Cherry Seaborn was one of six Blue Devils to score Sunday against Radford.
Cherry Seaborn was one of six Blue Devils to score Sunday against Radford.

The Blue Devils decimated Radford in a lopsided victory in which their dynamic offense dominated the Highlanders, leaving Duke's defense with little to do.

No. 9 Duke beat unranked Radford 6-0 Sunday at Jack Katz Stadium. Duke fired off 37 shots on goal to the Highlanders' two.

The team’s performance was an improvement after its 3-2 loss to Northwestern Friday, head coach Pam Bustin said.

“Today we came out taking much better care of the ball,” she said. “One of the things we wanted to improve on from Friday were our basic skills. I thought we were a little more deliberate and a lot more disciplined in how we took care of the ball on both sides of the stick and the passing game.”

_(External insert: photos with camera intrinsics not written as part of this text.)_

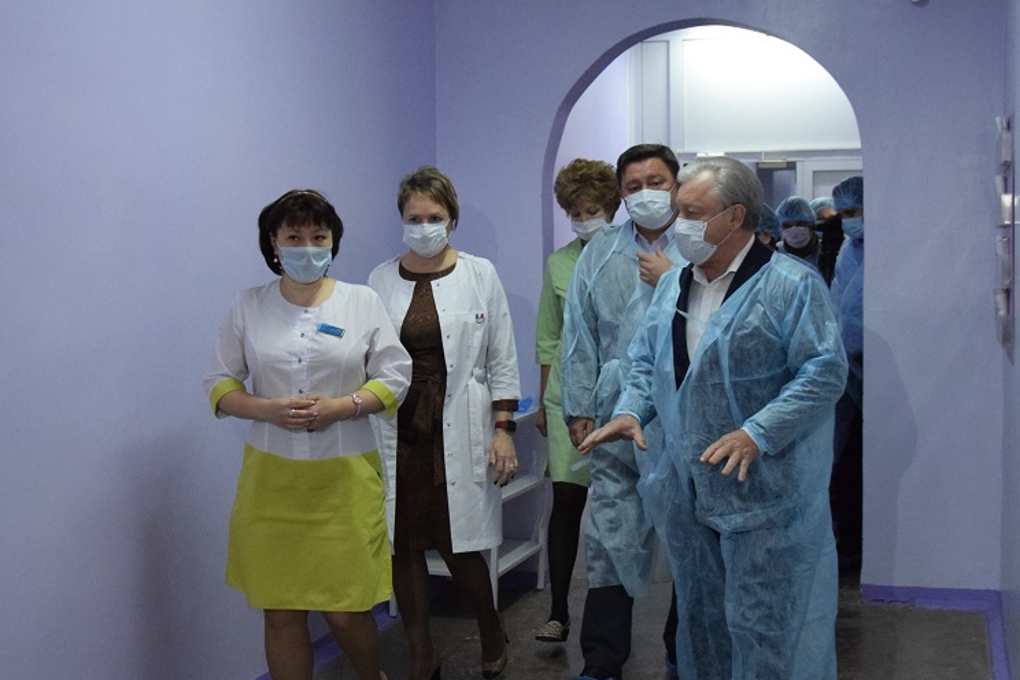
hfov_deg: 39.0
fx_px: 1439
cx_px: 550
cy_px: 382
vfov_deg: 26.6
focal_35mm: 51
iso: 3200
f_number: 3.8
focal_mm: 21
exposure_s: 1/250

The Blue Devils (6-2) overwhelmed Radford’s defense from the beginning of the game and netted three of their goals in the first 20 minutes of the game. Though Highlander goalkeeper Sidney Encarnacion made 13 saves, Radford (2-6) struggled to maintain possession and was never able to stop the Blue Devils from setting the pace of the game.

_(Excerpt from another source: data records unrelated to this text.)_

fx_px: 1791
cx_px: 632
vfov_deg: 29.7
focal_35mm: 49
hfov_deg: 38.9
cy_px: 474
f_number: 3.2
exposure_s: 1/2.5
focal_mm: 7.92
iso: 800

The Blue Devils received a balanced scoring effort from Cherry Seaborn, Brenna Rescigno, Jessica Buttinger, Hannah Barreca, Devon Gagliardi and Heather Morris, who each added a tally on the afternoon.

“Coming from a disappointing game on Friday, I think it was good we didn’t let it phase us,” Seaborn said. “The stats show we’re really getting up and getting our shots off.”

Although Duke's defense had few chances for action during the game, it was effective at keeping Radford out of the circle and away from scoring opportunities. Senior forward Emmie Le Marchand said that was something the team has been working on following its loss to the Widlcats.

The Blue Devils allowed no shots on goal from Radford in the second half of the game.

“Friday we were really frustrated by the number of penalty corners we gave up defensively,” Le Marchand said. “At this level, you just can’t afford to do that. Our goal and shot stats were fantastic today, but you also have to look at the fact that we didn’t give up a single penalty corner.”

The first half was marked by flurries of activity from the Blue Devil forwards, but although the dynamic of the game put the most pressure on Duke’s offense, Le Marchand said that the amount of action was a welcome change from most games.

“I think it’s exciting,” she said. “The forwards get on the ball the least time of every one on the field, so when we get a game like this it's exciting because we’re getting more touches than we ever do. Who doesn’t like a game where you get to score a bunch of goals?”